Implications for practice
Overall, the findings of this study have several practical implications for nursing education, clinical practice, and population policy implementation. First, limited awareness among some students regarding the provisions of the Family and Youth Population Support Law highlights the need to integrate population policies, reproductive health legislation, and fertility-related counseling competencies into undergraduate and postgraduate nursing curricula. In addition, educational workshops and continuing education programs may enhance students’ policy literacy and preparedness to support population-related initiatives.

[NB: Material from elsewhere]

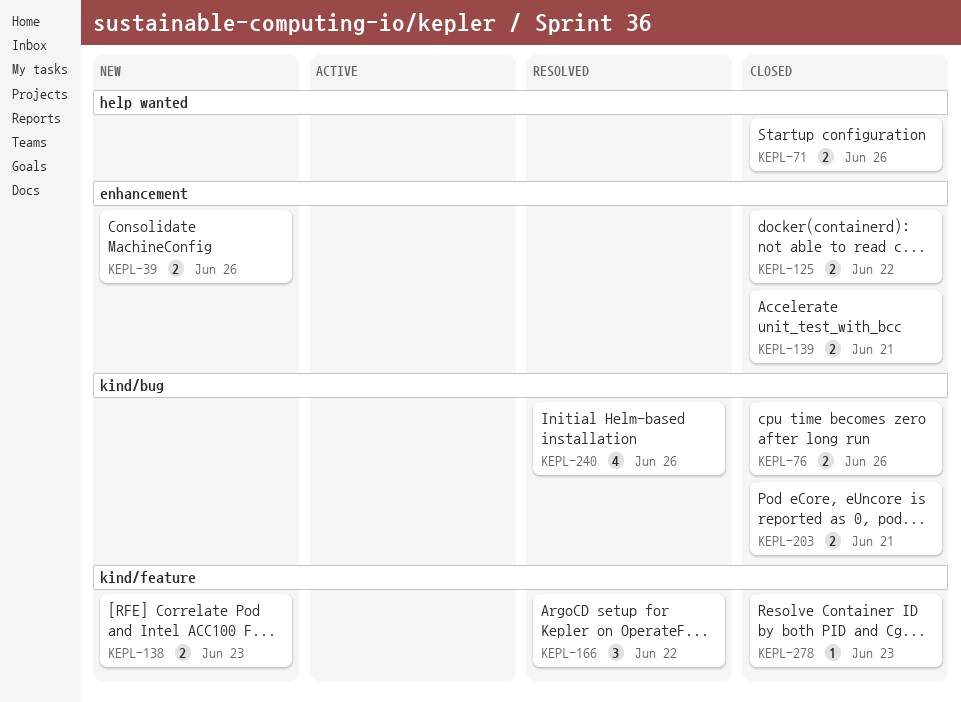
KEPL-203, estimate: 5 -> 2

Second, the qualitative findings revealed concerns regarding infertility, high-risk pregnancy, and misconceptions about fertility. Accordingly, nurses should be equipped to provide evidence-based fertility education, preconception counseling, and reproductive health promotion to improve fertility awareness and reduce unnecessary fears related to childbearing.
Third, themes such as instability in marital relationships, limited resilience, and concerns about children’s future suggest the need for family-centered counseling interventions. Nurses in community and primary healthcare settings can play a role in strengthening communication skills, resilience, stress management, and informed decision-making among young adults and couples.
Finally, concerns related to financial insecurity, delayed marriage, women’s social participation, and work–family balance indicate the importance of supportive institutional policies. Universities and healthcare organizations should strengthen support systems for students and working mothers through flexible educational arrangements, maternity-related accommodations, and accessible counseling services. Such measures may help reduce perceived barriers to childbearing while respecting individuals’ educational, professional, and personal goals.
Acknowledgments
We would like to thank the Research Administration of Shahid Beheshti University of Medical Sciences, Tehran, Iran, for its approval of this study, as well as all nursing students who participated in the study.
Conflicts of interest
The authors report no conflict of interest.
Funding
This research was supported by a research project funded by Shahid Beheshti University of Medical Sciences, Tehran, Iran.
Authors' Contributions
Conception and design: M.V, Z.N, M.B; Administrative support: None; Provision of study materials or patients: None; Collection and assembly of data: M.V, Z.N; Data analysis and interpretation: M.B, M.N, Manuscript writing: All authors; Final approval of manuscript: All authors.
Artificial Intelligence statement
No artificial intelligence tools were used in the preparation, editing, or analysis of this article.